The staff member added: “We have no more students studying in Cardiff than we had last year.
“We are being pressed to recruit more students to shore up a deficit in this years applications and there have been a worrying number of dropouts on some courses.
“We have not had any detail about the move of the school of health from Llandaff Campus to Cyncoed Campus, the huge costs of moving labs etc or where those facilities will be situated or what is happening to the school of education.
“We have no detail about the plans or courses for the new school of technology, just a dreamland vision devoid of substance.
“It will be somewhere in the City Centre, but where, and when that will happen….
“What about our students and what about the pressure on our colleagues?
“Morale is on the floor whilst students expectations are rightly very high”.
But the university is defiant.
In October a spokesperson at CMU said: “The University has recruited considerably more students in 2017 than last year, and we have confidence growth in existing courses can be achieved.

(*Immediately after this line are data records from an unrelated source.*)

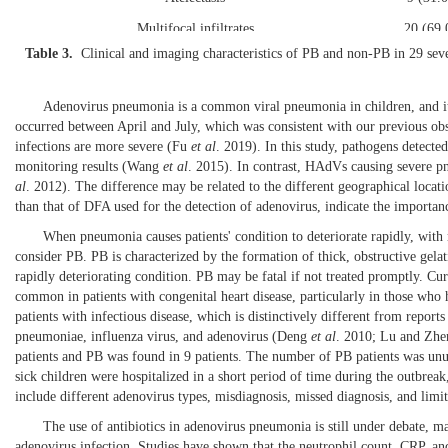
Multifocal infiltrates
20 (69
Table 3.
Clinical and imaging characteristics of PB and non-PB in 29 sev
Data are presented as m
Adenovirus pneumonia is a common viral pneumonia in children, and it h
occurred between April and July, which was consistent with our previous
infections are more severe (
Fu
et al
. 2019
). In this study, pathogens dete
monitoring results (
Wang
et al
. 2015
). In contrast, HAdVs causing severe
al
. 2012
). The difference may be related to the different geographical locat
than that of DFA used for the detection of adenovirus, indicate the importanc
When pneumonia causes patients' condition to deteriorate rapidly, with 
consider PB. PB is characterized by the formation of thick, obstructive gelat
rapidly deteriorating condition. PB may be fatal if not treated promptly. Cu
common in patients with congenital heart disease, particularly in those who
patients with infectious disease, which is distinctively different from rep
pneumoniae, influenza virus, and adenovirus (
Deng
et al
. 2010
;
Lu and Zhe
patients and PB was found in 9 patients. The number of PB patients was unus
sick children were hospitalized in a short period of time during the outbrea
include different adenovirus types, misdiagnosis, missed diagnosis, and limita
The use of antibiotics in adenovirus pneumonia is still under debate, mai
adenovirus infection. Studies have shown that the neutrophil count, CRP, an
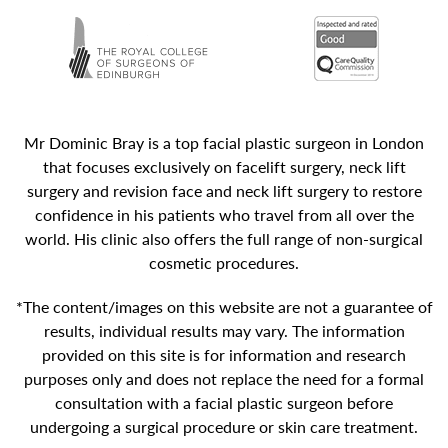
Mr Dominic Bray is a top facial plastic surgeon in London
that focuses exclusively on facelift surgery, neck lift
surgery and revision face and neck lift surgery to restore
confidence in his patients who travel from all over the
world. His clinic also offers the full range of non-surgical
cosmetic procedures.
*The content/images on this website are not a guarantee of
results, individual results may vary. The information
provided on this site is for information and research
purposes only and does not replace the need for a formal
consultation with a facial plastic surgeon before
undergoing a surgical procedure or skin care treatment.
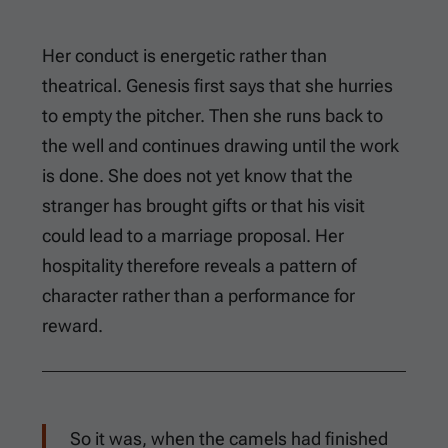
Her conduct is energetic rather than
theatrical. Genesis first says that she hurries
to empty the pitcher. Then she runs back to
the well and continues drawing until the work
is done. She does not yet know that the
stranger has brought gifts or that his visit
could lead to a marriage proposal. Her
hospitality therefore reveals a pattern of
character rather than a performance for
reward.
So it was, when the camels had finished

“New courses have come on stream in 2017 achieving high levels of recruitment.
“There is a fully developed business plan for the School of Technologies, with a clear vision, rationale and business case.
“The plan has been discussed with all the relevant external stakeholders and 32 companies have endorsed the plan and agreed to be partners in delivering the vision for increasing education provision in new technologies in the capital.
“Given the business sensitivity and specialist nature of the proposal it would not be normal practice to circulate the detail to all staff at this stage.”
But the entire university sector in Wales is in turmoil with disturbing revelations made by The Eye.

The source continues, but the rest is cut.